Я так и опешил. В тот момент, когда он это произнес, я вспоминал родню из Новосибирска, у которой всегда в погребке была моченая брусника, и, когда я раньше с дедом и бабушкой приезжал к ним в гости на время каникул, они всегда ставили на стол вазочку с этой брусникой. Я очень любил ее и поглощал с такой скоростью, что у тетки за неделю нашего пребывания всегда освобождалась трехлитровая банка такой вот моченой ягоды. Дед протянул мне корзинку, насыпал полные пригоршни ягод и добавил:

– Когда встанете не стоянку, не поленись, сходи на Заозерный хребет, он недалеко от палаточного городка будет. В гору ведет тропа, она и приведет к вершине с голыми скалами. В народе ее называют Королевой. Там вокруг очень много этой брусники на солнечных местах. Только приходи пораньше утром, сразу после завтрака, а то в обед будет жарко. Может, еще и увидимся…


оз. Тургояк, брусничник


Сказав это, он улыбнулся, встал с дерева и побрел в противоположную от нашего отряда сторону, напевая себе под нос какую-то народную припевку. С меня вдруг спало оцепенение, я крикнул вслед ему «спасибо» и пообещал сходить. В голове было ощущение, что другого я и не смог бы сказать. С брусникой я вернулся на тропу. Получил выговор за отлучку от отряда, но откупился от воспитателя ягодами. Она удивилась, откуда в низине перед горой взялась брусника, но я про старика ничего не сказал. Все взвалили рюкзаки на плечи и тронулись дальше по тропе, ведущей на подъем вверх, через отлог Липовой горы.

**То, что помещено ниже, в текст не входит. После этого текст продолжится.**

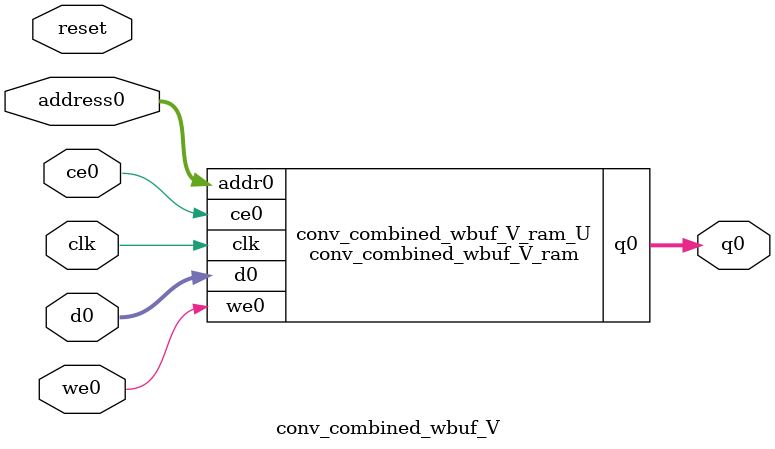
<source format=v>
`timescale 1 ns / 1 ps
module conv_combined_wbuf_V_ram (addr0, ce0, d0, we0, q0,  clk);

parameter DWIDTH = 16;
parameter AWIDTH = 10;
parameter MEM_SIZE = 625;

input[AWIDTH-1:0] addr0;
input ce0;
input[DWIDTH-1:0] d0;
input we0;
output reg[DWIDTH-1:0] q0;
input clk;

reg [DWIDTH-1:0] ram[0:MEM_SIZE-1];




always @(posedge clk)  
begin 
    if (ce0) begin
        if (we0) 
            ram[addr0] <= d0; 
        q0 <= ram[addr0];
    end
end


endmodule

`timescale 1 ns / 1 ps
module conv_combined_wbuf_V(
    reset,
    clk,
    address0,
    ce0,
    we0,
    d0,
    q0);

parameter DataWidth = 32'd16;
parameter AddressRange = 32'd625;
parameter AddressWidth = 32'd10;
input reset;
input clk;
input[AddressWidth - 1:0] address0;
input ce0;
input we0;
input[DataWidth - 1:0] d0;
output[DataWidth - 1:0] q0;



conv_combined_wbuf_V_ram conv_combined_wbuf_V_ram_U(
    .clk( clk ),
    .addr0( address0 ),
    .ce0( ce0 ),
    .we0( we0 ),
    .d0( d0 ),
    .q0( q0 ));

endmodule


</source>
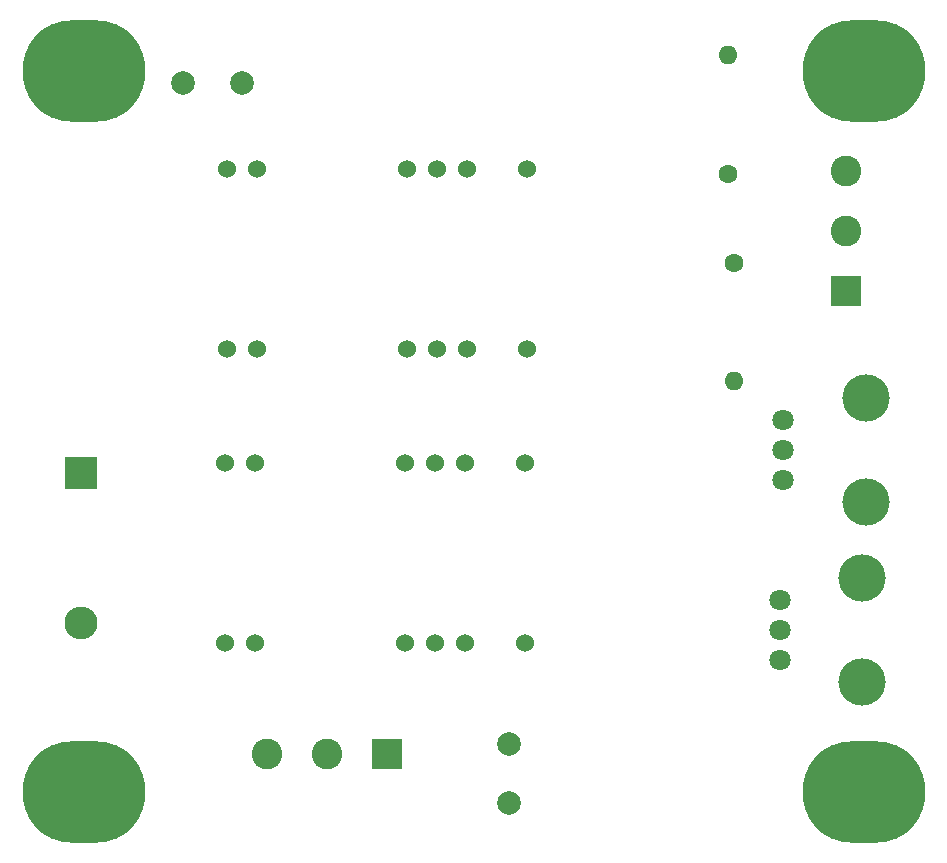
<source format=gbr>
G04 #@! TF.GenerationSoftware,KiCad,Pcbnew,(5.0.0)*
G04 #@! TF.CreationDate,2019-08-30T22:58:39+01:00*
G04 #@! TF.ProjectId,Display PSU,446973706C6179205053552E6B696361,rev?*
G04 #@! TF.SameCoordinates,Original*
G04 #@! TF.FileFunction,Soldermask,Top*
G04 #@! TF.FilePolarity,Negative*
%FSLAX46Y46*%
G04 Gerber Fmt 4.6, Leading zero omitted, Abs format (unit mm)*
G04 Created by KiCad (PCBNEW (5.0.0)) date 08/30/19 22:58:39*
%MOMM*%
%LPD*%
G01*
G04 APERTURE LIST*
%ADD10C,1.524000*%
%ADD11C,1.800000*%
%ADD12C,4.000000*%
%ADD13C,1.600000*%
%ADD14O,1.600000X1.600000*%
%ADD15R,2.600000X2.600000*%
%ADD16C,2.600000*%
%ADD17C,2.000000*%
%ADD18R,2.800000X2.800000*%
%ADD19O,2.800000X2.800000*%
%ADD20O,10.400000X8.600000*%
G04 APERTURE END LIST*
D10*
G04 #@! TO.C,U1*
X89078000Y-40309800D03*
X91618000Y-40309800D03*
X104318000Y-40309800D03*
X106858000Y-40309800D03*
X109398000Y-40309800D03*
X114478000Y-40309800D03*
X89078000Y-55549800D03*
X91618000Y-55549800D03*
X104318000Y-55549800D03*
X106858000Y-55549800D03*
X109398000Y-55549800D03*
X114478000Y-55549800D03*
G04 #@! TD*
G04 #@! TO.C,U2*
X114351000Y-80391000D03*
X109271000Y-80391000D03*
X106731000Y-80391000D03*
X104191000Y-80391000D03*
X91491000Y-80391000D03*
X88951000Y-80391000D03*
X114351000Y-65151000D03*
X109271000Y-65151000D03*
X106731000Y-65151000D03*
X104191000Y-65151000D03*
X91491000Y-65151000D03*
X88951000Y-65151000D03*
G04 #@! TD*
D11*
G04 #@! TO.C,RV1*
X135890000Y-76813400D03*
X135890000Y-79313400D03*
X135890000Y-81813400D03*
D12*
X142890000Y-74913400D03*
X142890000Y-83713400D03*
G04 #@! TD*
D13*
G04 #@! TO.C,C2*
X131496000Y-40665400D03*
D14*
X131496000Y-30665400D03*
G04 #@! TD*
G04 #@! TO.C,C4*
X132055000Y-58260000D03*
D13*
X132055000Y-48260000D03*
G04 #@! TD*
D15*
G04 #@! TO.C,J1*
X102641000Y-89789000D03*
D16*
X97561000Y-89789000D03*
X92481000Y-89789000D03*
G04 #@! TD*
G04 #@! TO.C,J2*
X141554000Y-40487600D03*
X141554000Y-45567600D03*
D15*
X141554000Y-50647600D03*
G04 #@! TD*
D17*
G04 #@! TO.C,C1*
X90373200Y-32994600D03*
X85373200Y-32994600D03*
G04 #@! TD*
G04 #@! TO.C,C3*
X112954000Y-93925400D03*
X112954000Y-88925400D03*
G04 #@! TD*
D18*
G04 #@! TO.C,D1*
X76758800Y-65989200D03*
D19*
X76758800Y-78689200D03*
G04 #@! TD*
D11*
G04 #@! TO.C,RV2*
X136195000Y-61573400D03*
X136195000Y-64073400D03*
X136195000Y-66573400D03*
D12*
X143195000Y-59673400D03*
X143195000Y-68473400D03*
G04 #@! TD*
D20*
G04 #@! TO.C,H1*
X143000000Y-32000000D03*
G04 #@! TD*
G04 #@! TO.C,H2*
X77000000Y-32000000D03*
G04 #@! TD*
G04 #@! TO.C,H4*
X77000000Y-93000000D03*
G04 #@! TD*
G04 #@! TO.C,H3*
X143000000Y-93000000D03*
G04 #@! TD*
M02*

</source>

Спускаться было намного веселее, но в порыве веселья я неаккуратно ступил на корень огромной сосны, заросший мхом, тянущийся поперек тропы, и резиновая подошва кед на влажном мху потеряла сцепление. Полет был коротким, но жестким, и я даже не успел сообразить, что произошло, как оказался на пятой точке. Автоматически упершись руками в лесную подстилку, я почувствовал резкий укол в ладонь и, отдернув руку, увидел кусок стекла от разбитой бутылки, валявшейся в траве на обочине. Яркая, алая теплая струя заполнила ладонь, стала стекать по руке на локоть и капать в траву. Голова закружилась. Не от того, что было больно, а, скорее, от наблюдаемого кровяного озерка на ладони. Я выдернул осколок, стряхнул с руки кровь и большим пальцем свободной руки зажал порез.